## Exercise details
Rewrite every line of the material below with "common name" swapped for "vernacular name", changing nothing else, and leave the pictures out.

## Listed records
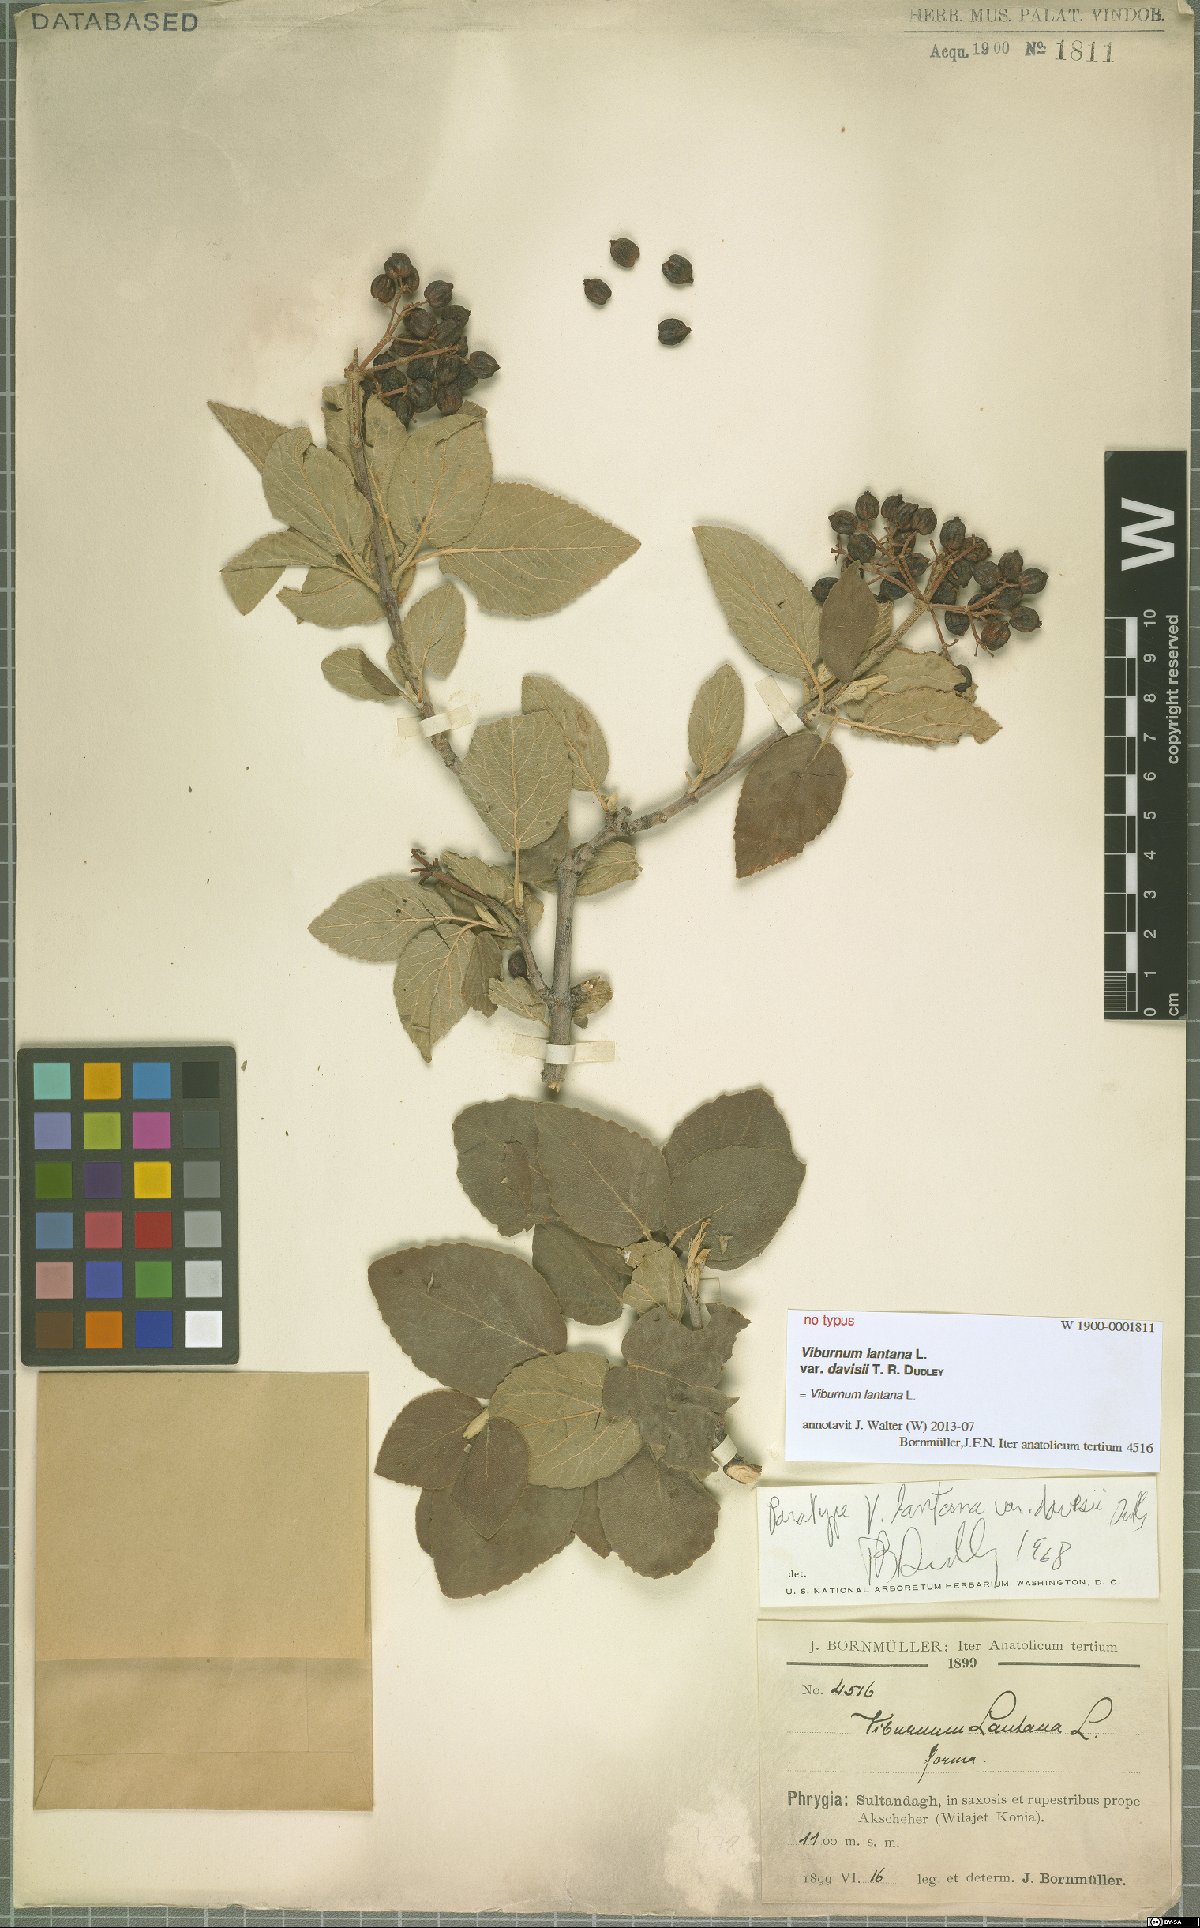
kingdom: Plantae
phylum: Tracheophyta
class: Magnoliopsida
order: Dipsacales
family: Viburnaceae
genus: Viburnum
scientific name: Viburnum lantana
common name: Wayfaring tree
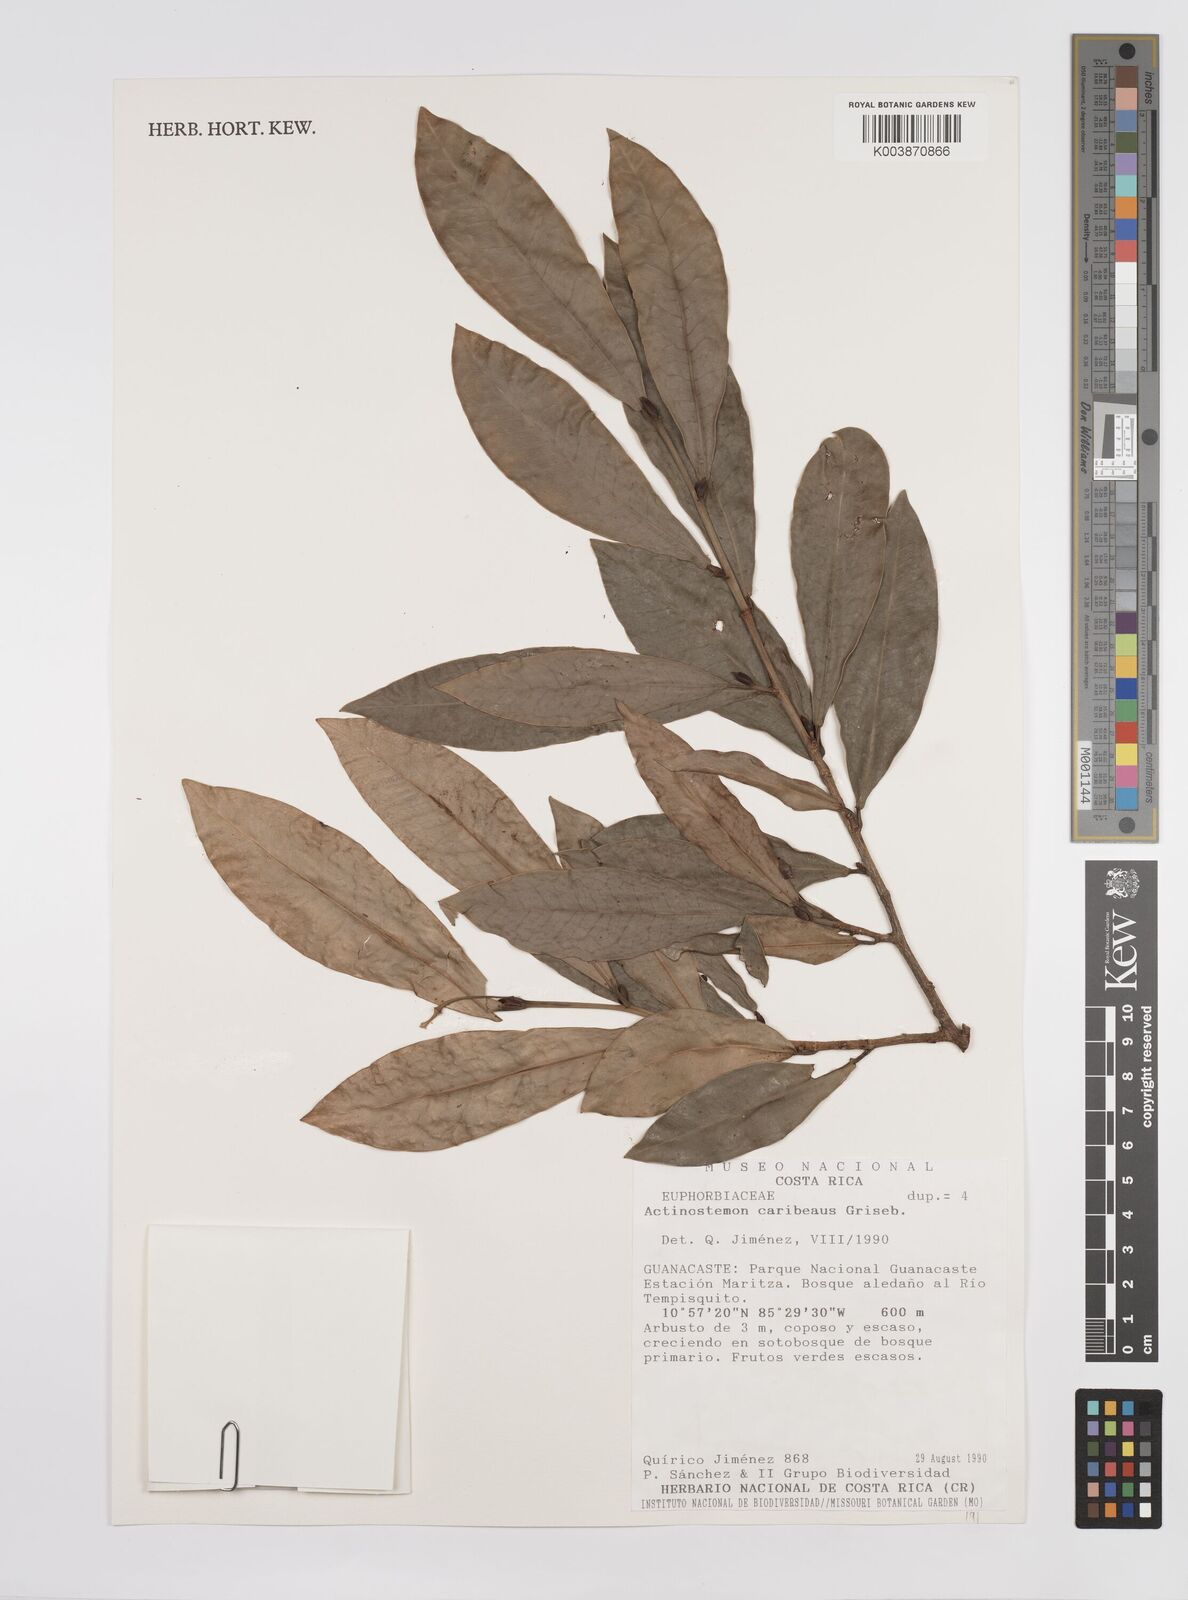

## Solution for this task
kingdom: Plantae
phylum: Tracheophyta
class: Magnoliopsida
order: Dipsacales
family: Viburnaceae
genus: Viburnum
scientific name: Viburnum lantana
vernacular name: Wayfaring tree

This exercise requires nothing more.